Work task: Read the lines below. Copy out any that hold the string "route".

Entries supplied:
········

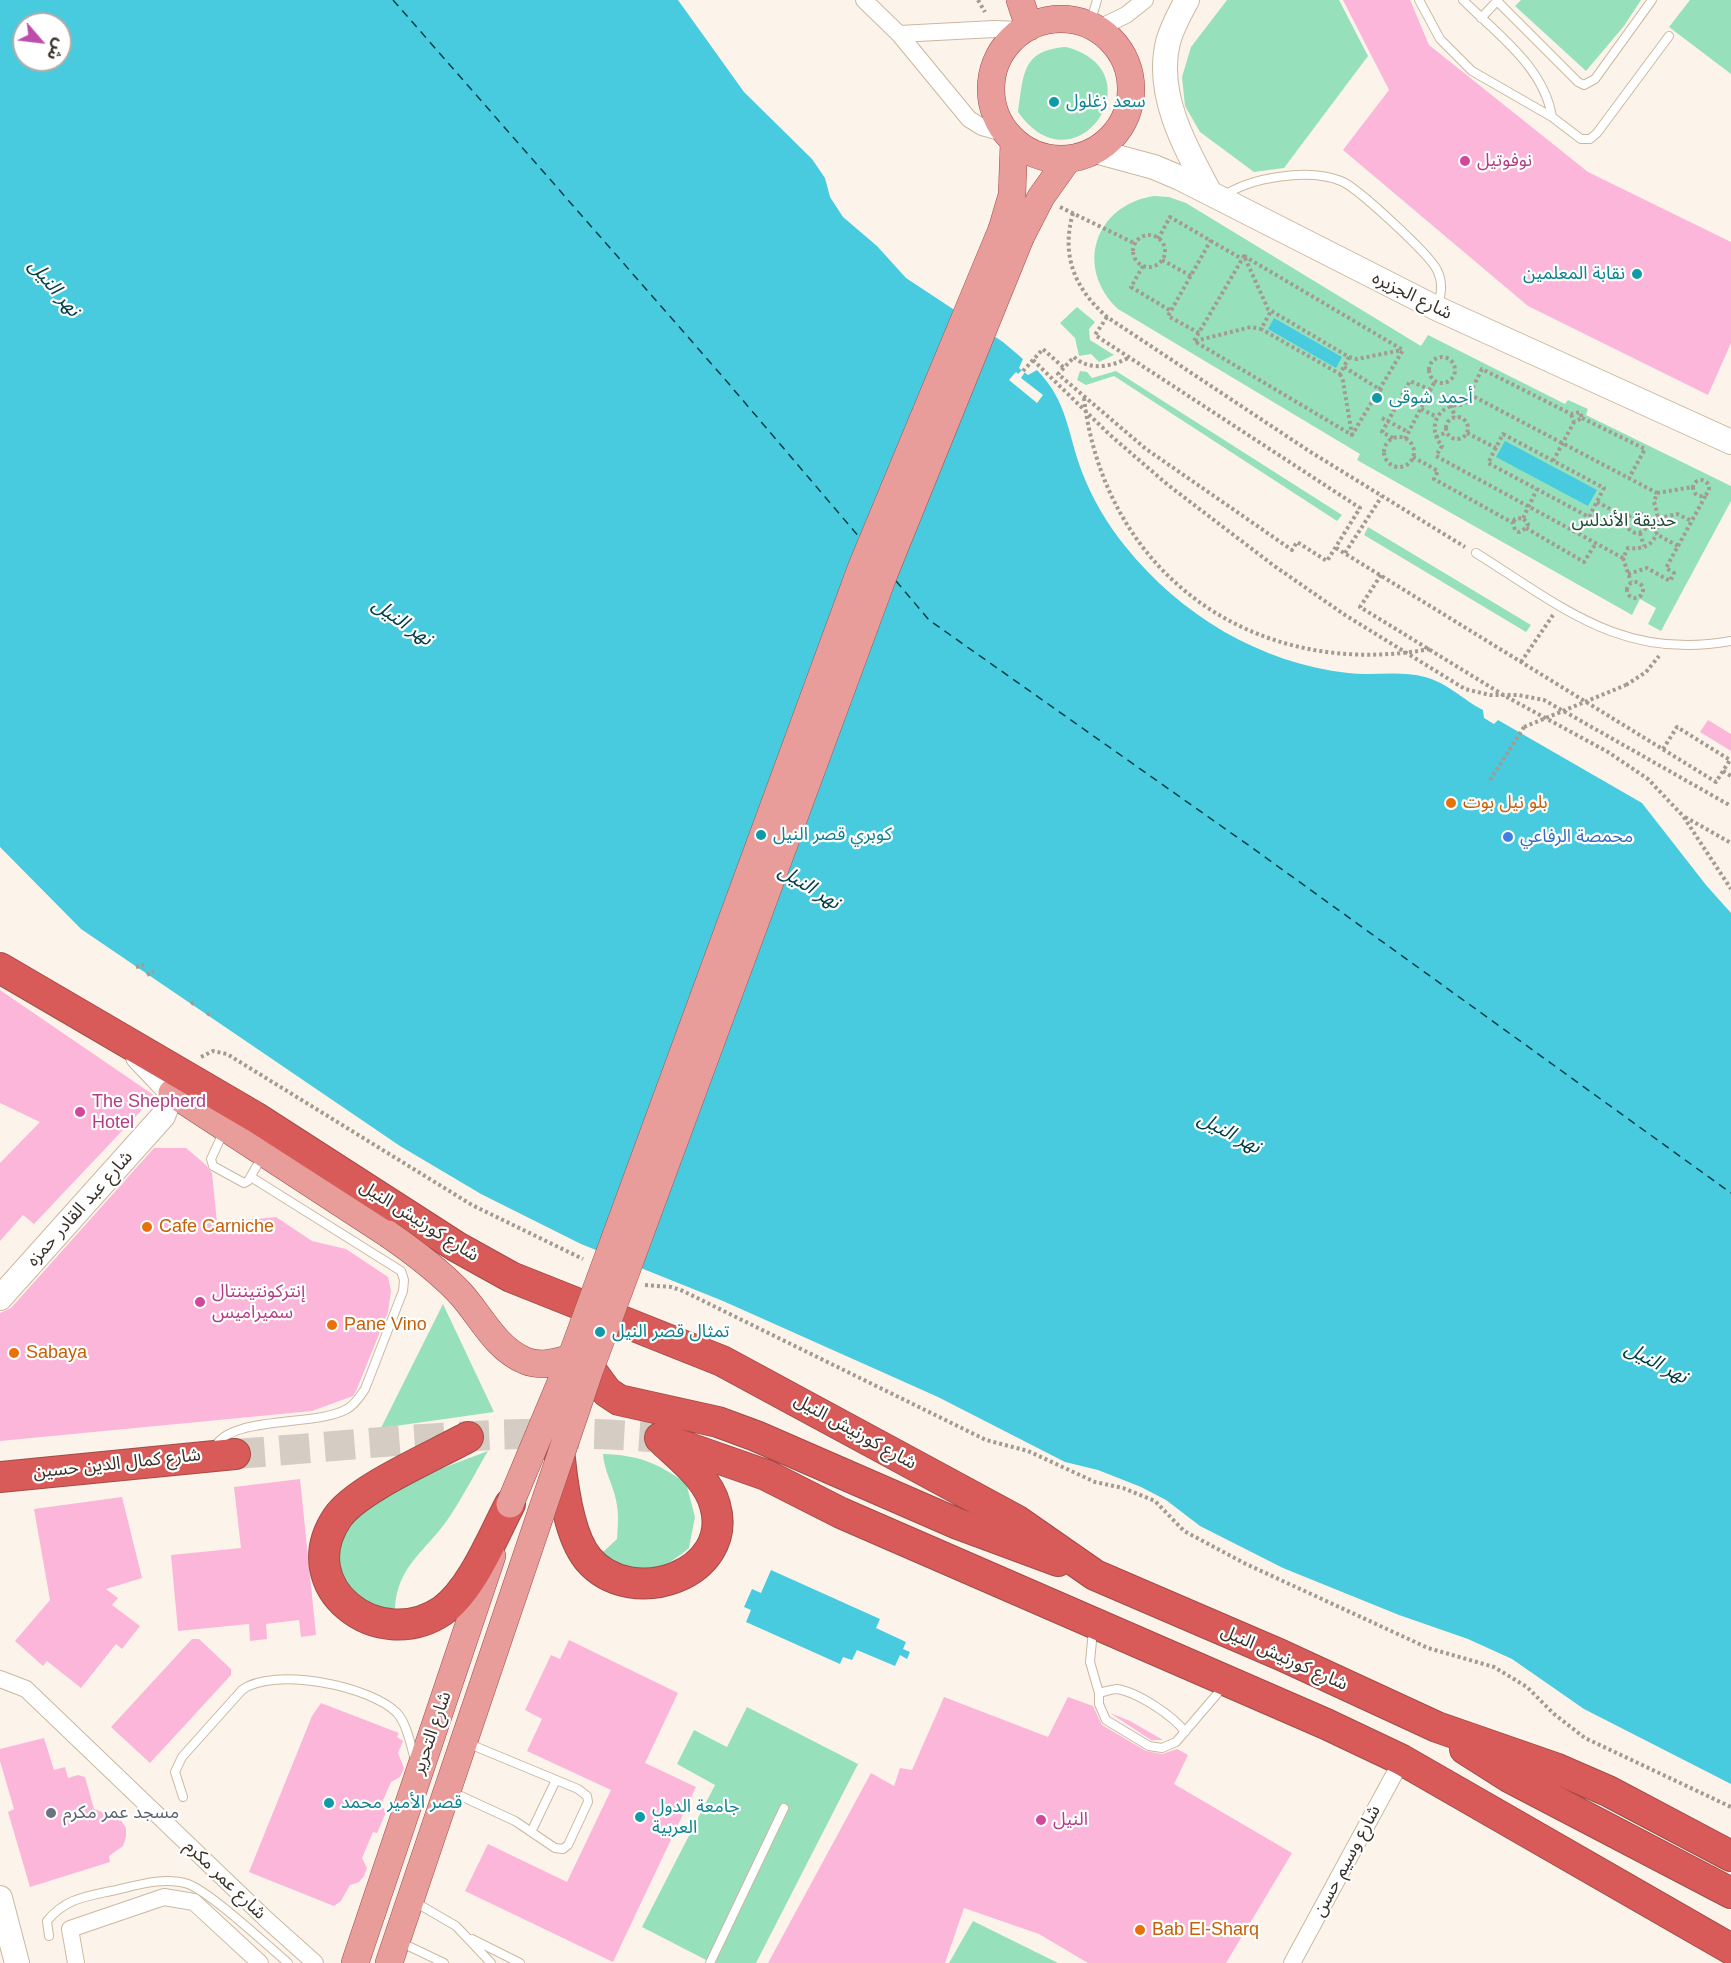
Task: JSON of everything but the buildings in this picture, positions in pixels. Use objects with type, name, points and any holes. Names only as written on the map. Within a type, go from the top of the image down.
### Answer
[{"type":"highway","name":"شارع كورنيش النيل","points":[[0,968],[117,1038],[175,1083],[255,1117],[466,1252],[511,1277],[678,1343],[752,1377],[1016,1520],[1095,1575],[1281,1655],[1437,1727],[1555,1768],[1597,1786],[1731,1856]]},
{"type":"highway","points":[[580,1364],[608,1392],[620,1400],[718,1422],[756,1436],[958,1524],[1095,1575]]},
{"type":"highway","points":[[468,1437],[356,1500],[338,1517],[326,1540],[323,1565],[331,1584],[347,1608],[370,1622],[397,1626],[423,1622],[444,1610],[460,1593],[477,1568],[510,1504]]},
{"type":"highway","points":[[560,1459],[568,1510],[587,1558],[605,1574],[627,1583],[651,1585],[674,1579],[694,1567],[709,1548],[718,1526],[716,1506],[710,1489],[660,1438],[766,1475],[841,1513],[1228,1681],[1401,1760],[1731,1949]]},
{"type":"highway","name":"شارع كمال الدين حسين","points":[[2,1474],[223,1454]]},
{"type":"highway","points":[[1106,1628],[1137,1593]]},
{"type":"highway","points":[[1437,1727],[1479,1759],[1509,1777],[1731,1893]]},
{"type":"main road","points":[[1020,0],[1026,28]]},
{"type":"main road","points":[[1082,14],[1113,42],[1125,60],[1131,80],[1130,101],[1124,120],[1112,138],[1095,151],[1068,159],[1048,158],[1030,152],[1011,138],[996,114],[991,90],[994,67],[1006,46],[1026,28],[1054,19],[1082,14]]},
{"type":"main road","points":[[1011,138],[1011,232]]},
{"type":"main road","points":[[175,1083],[225,1129],[257,1165],[388,1234],[431,1264],[461,1294],[506,1350],[526,1361],[544,1364],[580,1364],[862,566],[1011,232],[1041,197],[1068,159]]},
{"type":"main road","name":"شارع التحرير","points":[[393,1952],[560,1459],[580,1364]]},
{"type":"main road","name":"شارع التحرير","points":[[355,1963],[510,1504],[580,1364]]},
{"type":"street","points":[[864,0],[899,34],[969,119],[982,127],[1011,138]]},
{"type":"street","points":[[1082,14],[1126,15],[1145,0]]},
{"type":"street","points":[[1187,0],[1168,42],[1166,76],[1173,115],[1188,152],[1215,196]]},
{"type":"street","points":[[899,34],[1026,28]]},
{"type":"street","name":"شارع الجزيره","points":[[1095,151],[1154,167],[1436,308],[1731,442]]},
{"type":"street","name":"شارع عبد القادر حمزه","points":[[0,1298],[163,1116],[175,1083]]},
{"type":"street","name":"شارع عمر مكرم","points":[[0,1678],[26,1689],[267,1920],[315,1963]]},
{"type":"street","name":"شارع وسيم حسن","points":[[1292,1963],[1401,1760]]},
{"type":"street","points":[[0,1898],[17,1963]]},
{"type":"street","points":[[76,1963],[69,1929],[164,1898],[194,1902],[260,1963]]},
{"type":"lane","points":[[1419,0],[1440,39],[1472,72],[1552,117],[1581,139],[1590,139],[1597,133],[1669,36]]},
{"type":"lane","points":[[1463,0],[1532,69],[1549,99],[1552,117]]},
{"type":"lane","points":[[1481,18],[1497,0],[1578,82],[1584,85],[1595,79],[1652,0]]},
{"type":"lane","points":[[1215,196],[1263,178],[1326,177],[1352,186],[1434,263],[1441,286],[1436,308]]},
{"type":"lane","points":[[1476,553],[1592,625],[1628,638],[1665,645],[1710,645],[1731,641]]},
{"type":"lane","points":[[223,1454],[219,1439],[226,1434],[327,1415],[346,1410],[356,1401],[365,1389],[403,1291],[404,1280],[401,1271],[257,1165],[249,1181],[241,1183],[212,1164],[211,1159],[225,1129]]},
{"type":"lane","points":[[1106,1628],[1090,1662],[1099,1693],[1099,1704],[1106,1720],[1149,1746],[1162,1748],[1176,1742],[1228,1681]]},
{"type":"lane","points":[[183,1797],[175,1772],[182,1757],[242,1690],[252,1682],[264,1679],[310,1680],[325,1683],[390,1707],[399,1715],[419,1772]]},
{"type":"lane","points":[[1099,1693],[1116,1689],[1134,1695],[1178,1722],[1185,1732]]},
{"type":"lane","points":[[449,1791],[514,1821],[555,1848],[563,1849],[568,1845],[588,1802],[583,1792],[466,1742]]},
{"type":"lane","points":[[531,1832],[556,1780]]},
{"type":"lane","points":[[710,1963],[784,1808]]},
{"type":"lane","points":[[49,1936],[47,1921],[58,1907],[77,1899],[148,1883],[170,1881],[188,1884],[204,1893],[288,1963]]},
{"type":"lane","points":[[410,1899],[442,1917],[469,1938],[491,1963]]},
{"type":"lane","points":[[469,1938],[520,1963]]},
{"type":"lane","points":[[393,1952],[444,1963]]},
{"type":"path","points":[[1041,197],[1136,244]]},
{"type":"path","points":[[1073,213],[1067,240],[1071,268],[1084,293],[1107,317],[1237,404],[1476,553]]},
{"type":"path","points":[[1158,238],[1170,217],[1403,350]]},
{"type":"path","points":[[1146,236],[1158,238],[1165,248],[1162,260],[1154,266],[1143,266],[1134,254],[1136,244],[1146,236]]},
{"type":"path","points":[[1199,333],[1168,316],[1211,240]]},
{"type":"path","points":[[1243,257],[1251,266],[1266,306],[1271,311],[1349,357],[1357,359],[1403,350]]},
{"type":"path","points":[[1194,341],[1243,257]]},
{"type":"path","points":[[1162,260],[1191,276]]},
{"type":"path","points":[[1143,266],[1131,287],[1171,311]]},
{"type":"path","points":[[1261,329],[1271,311]]},
{"type":"path","points":[[1107,317],[1095,335],[1360,508],[1327,561],[1297,542],[1292,550],[1178,473],[1058,374],[1074,357],[1080,363],[1101,366],[1128,358]]},
{"type":"path","points":[[1194,341],[1251,327],[1261,329],[1340,374],[1352,435]]},
{"type":"path","points":[[1194,341],[1352,435]]},
{"type":"path","points":[[1023,370],[1043,349],[1064,368]]},
{"type":"path","points":[[1352,435],[1370,411],[1403,350]]},
{"type":"path","points":[[1340,374],[1349,357]]},
{"type":"path","points":[[1440,357],[1446,358],[1455,367],[1452,378],[1448,382],[1436,381],[1430,371],[1431,365],[1440,357]]},
{"type":"path","points":[[1033,360],[1086,413],[1203,513],[1273,565],[1404,654],[1464,688],[1490,695],[1530,696],[1544,700],[1731,806]]},
{"type":"path","points":[[1344,367],[1382,390]]},
{"type":"path","points":[[1629,478],[1645,448],[1582,418],[1580,412],[1571,414],[1482,369],[1464,405],[1451,405],[1437,417],[1436,437],[1442,446],[1436,456],[1623,558],[1631,582],[1627,591],[1633,598],[1638,598],[1642,595],[1643,586],[1640,582],[1631,582]]},
{"type":"path","points":[[1393,438],[1388,441],[1384,452],[1389,463],[1400,467],[1410,462],[1413,457],[1413,446],[1405,439],[1393,438],[1382,432],[1397,399],[1411,380],[1431,390]]},
{"type":"path","points":[[1405,439],[1436,381]]},
{"type":"path","points":[[1470,394],[1657,493],[1693,488]]},
{"type":"path","points":[[1084,397],[1098,463],[1119,511],[1149,554],[1186,591],[1228,620],[1276,641],[1335,654],[1404,654],[1430,649]]},
{"type":"path","points":[[1451,405],[1455,417]]},
{"type":"path","points":[[1421,409],[1437,417]]},
{"type":"path","points":[[1571,414],[1574,422]]},
{"type":"path","points":[[1455,417],[1446,425],[1447,432],[1450,436],[1459,439],[1467,433]]},
{"type":"path","points":[[1455,417],[1464,419],[1467,423],[1467,433]]},
{"type":"path","points":[[1382,418],[1408,432]]},
{"type":"path","points":[[1553,461],[1574,422],[1582,418]]},
{"type":"path","points":[[1436,437],[1447,432]]},
{"type":"path","points":[[1467,433],[1496,448]]},
{"type":"path","points":[[1503,434],[1553,461],[1604,488],[1589,517],[1488,463],[1503,434]]},
{"type":"path","points":[[1413,457],[1438,471],[1434,479],[1513,523],[1515,530],[1519,532],[1527,528]]},
{"type":"path","points":[[1628,574],[1647,568],[1670,581],[1674,573],[1666,568],[1709,487],[1704,480],[1695,483],[1693,488]]},
{"type":"path","points":[[1693,488],[1697,495],[1706,495]]},
{"type":"path","points":[[1523,518],[1537,489]]},
{"type":"path","points":[[1623,558],[1628,548],[1644,546],[1656,534],[1659,518],[1653,502],[1657,493]]},
{"type":"path","points":[[1345,553],[1382,496]]},
{"type":"path","points":[[1597,502],[1627,518]]},
{"type":"path","points":[[1627,518],[1636,512],[1641,513],[1647,521],[1647,526],[1640,533]]},
{"type":"path","points":[[1647,521],[1677,514],[1692,521]]},
{"type":"path","points":[[1513,523],[1515,519],[1523,518]]},
{"type":"path","points":[[1523,518],[1526,520],[1527,528]]},
{"type":"path","points":[[1627,518],[1627,528],[1640,533]]},
{"type":"path","points":[[1527,528],[1584,562],[1596,543]]},
{"type":"path","points":[[1640,533],[1644,546]]},
{"type":"path","points":[[1656,534],[1678,546]]},
{"type":"path","points":[[1336,548],[1381,575],[1663,750],[1716,782],[1730,760],[1677,727],[1663,750]]},
{"type":"path","points":[[1381,575],[1360,607],[1505,696],[1629,765],[1648,779],[1683,816],[1731,889]]},
{"type":"path","points":[[1521,662],[1553,615]]},
{"type":"path","points":[[1490,780],[1524,727],[1626,685],[1646,672],[1665,645]]},
{"type":"path","points":[[1723,771],[1731,776]]},
{"type":"path","points":[[1683,816],[1731,843]]},
{"type":"path","points":[[136,967],[144,965]]},
{"type":"path","points":[[147,975],[154,971]]},
{"type":"path","points":[[207,1015],[212,1011]]},
{"type":"path","points":[[175,1083],[206,1054],[213,1052],[227,1054],[472,1205],[591,1263]]},
{"type":"path","points":[[637,1283],[683,1291],[986,1440],[1028,1451],[1095,1482],[1123,1488],[1155,1501],[1184,1530],[1246,1564],[1428,1648],[1494,1668],[1527,1687],[1554,1714],[1585,1737],[1731,1807]]},
{"type":"green space","points":[[1227,0],[1339,0],[1368,56],[1284,168],[1254,172],[1200,132],[1185,106],[1182,77],[1191,47]]},
{"type":"green space","points":[[1521,0],[1641,0],[1624,26],[1586,71],[1515,6]]},
{"type":"green space","points":[[1690,0],[1731,0],[1731,74],[1669,27]]},
{"type":"green space","points":[[1066,47],[1093,60],[1106,79],[1107,100],[1099,119],[1083,134],[1063,140],[1041,134],[1018,112],[1027,67],[1040,53]]},
{"type":"green space","name":"حديقة الأندلس","points":[[1154,196],[1169,197],[1186,203],[1421,346],[1428,335],[1565,404],[1568,400],[1588,409],[1586,415],[1731,486],[1731,501],[1661,631],[1648,624],[1656,608],[1640,599],[1632,615],[1357,460],[1360,454],[1118,309],[1104,292],[1097,275],[1094,257],[1097,240],[1105,225],[1117,212],[1134,202]]},
{"type":"green space","points":[[1077,307],[1095,322],[1089,329],[1090,340],[1114,355],[1099,362],[1091,354],[1079,356],[1075,338],[1060,323]]},
{"type":"green space","points":[[1080,371],[1087,372],[1092,378],[1116,371],[1342,515],[1337,521],[1114,376],[1086,385],[1077,380]]},
{"type":"green space","points":[[1368,527],[1531,625],[1526,632],[1364,535]]},
{"type":"green space","points":[[443,1304],[494,1412],[381,1428]]},
{"type":"green space","points":[[488,1451],[448,1519],[407,1570],[397,1593],[395,1608],[381,1611],[358,1598],[339,1574],[337,1545],[355,1515],[416,1478]]},
{"type":"green space","points":[[603,1454],[647,1461],[686,1483],[695,1517],[689,1548],[657,1569],[635,1573],[624,1570],[603,1552],[617,1539],[618,1510]]},
{"type":"green space","points":[[747,1707],[858,1764],[756,1963],[712,1963],[642,1927],[715,1785],[677,1764],[694,1730],[727,1747]]},
{"type":"green space","points":[[973,1921],[1058,1963],[949,1963]]},
{"type":"water","name":"نهر النيل","points":[[0,0],[678,0],[744,92],[812,159],[825,178],[830,197],[843,217],[877,246],[906,278],[1003,342],[1023,359],[1019,368],[1028,375],[1037,370],[1047,382],[1066,418],[1082,472],[1100,511],[1125,546],[1171,594],[1224,632],[1284,659],[1315,668],[1348,673],[1416,675],[1441,683],[1483,710],[1484,718],[1494,724],[1498,720],[1642,803],[1706,885],[1731,913],[1731,1784],[1584,1709],[1512,1659],[1468,1639],[1399,1615],[1283,1568],[1200,1526],[1166,1500],[1141,1487],[1098,1470],[1065,1462],[938,1397],[723,1301],[581,1244],[481,1194],[400,1146],[81,929],[0,847]]},
{"type":"water","points":[[1274,318],[1342,357],[1336,368],[1268,329]]},
{"type":"water","points":[[1505,441],[1597,490],[1588,506],[1496,457]]},
{"type":"water","points":[[771,1570],[880,1619],[876,1628],[906,1642],[903,1649],[910,1652],[907,1659],[900,1655],[895,1666],[857,1650],[852,1660],[843,1657],[840,1664],[746,1622],[751,1610],[744,1607],[752,1589],[761,1593]]},
{"type":"pier","points":[[1022,370],[1025,372],[1021,378],[1043,395],[1037,403],[1009,380],[1016,372],[1018,374]]},
{"type":"ferry route","points":[[393,0],[723,377],[860,538]]},
{"type":"ferry route","points":[[896,581],[929,620],[1251,847],[1731,1193]]},
{"type":"tunnel","points":[[235,1454],[500,1435],[554,1434],[660,1438]]},
{"type":"place","name":"سعد زغلول","points":[[1054,102]]},
{"type":"place","name":"نوفوتيل","points":[[1465,161]]},
{"type":"place","name":"نقابة المعلمين","points":[[1637,274]]},
{"type":"place","name":"أحمد شوقى","points":[[1377,398]]},
{"type":"place","name":"بلو نيل بوت","points":[[1451,803]]},
{"type":"place","name":"كوبري قصر النيل","points":[[761,835]]},
{"type":"place","name":"محمصة الرفاعي","points":[[1508,837]]},
{"type":"place","name":"The Shepherd Hotel","points":[[80,1112]]},
{"type":"place","name":"Cafe Carniche","points":[[147,1227]]},
{"type":"place","name":"إنتركونتيننتال سميراميس","points":[[200,1302]]},
{"type":"place","name":"Pane Vino","points":[[332,1325]]},
{"type":"place","name":"تمثال قصر النيل","points":[[600,1332]]},
{"type":"place","name":"Sabaya","points":[[14,1353]]},
{"type":"place","name":"قصر الأمير محمد","points":[[329,1803]]},
{"type":"place","name":"مسجد عمر مكرم","points":[[51,1813]]},
{"type":"place","name":"جامعة الدول العربية","points":[[640,1817]]},
{"type":"place","name":"النيل","points":[[1041,1820]]},
{"type":"place","name":"Bab El-Sharq","points":[[1140,1930]]}]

········

Result for this exercise:
{"type":"ferry route","points":[[393,0],[723,377],[860,538]]},
{"type":"ferry route","points":[[896,581],[929,620],[1251,847],[1731,1193]]},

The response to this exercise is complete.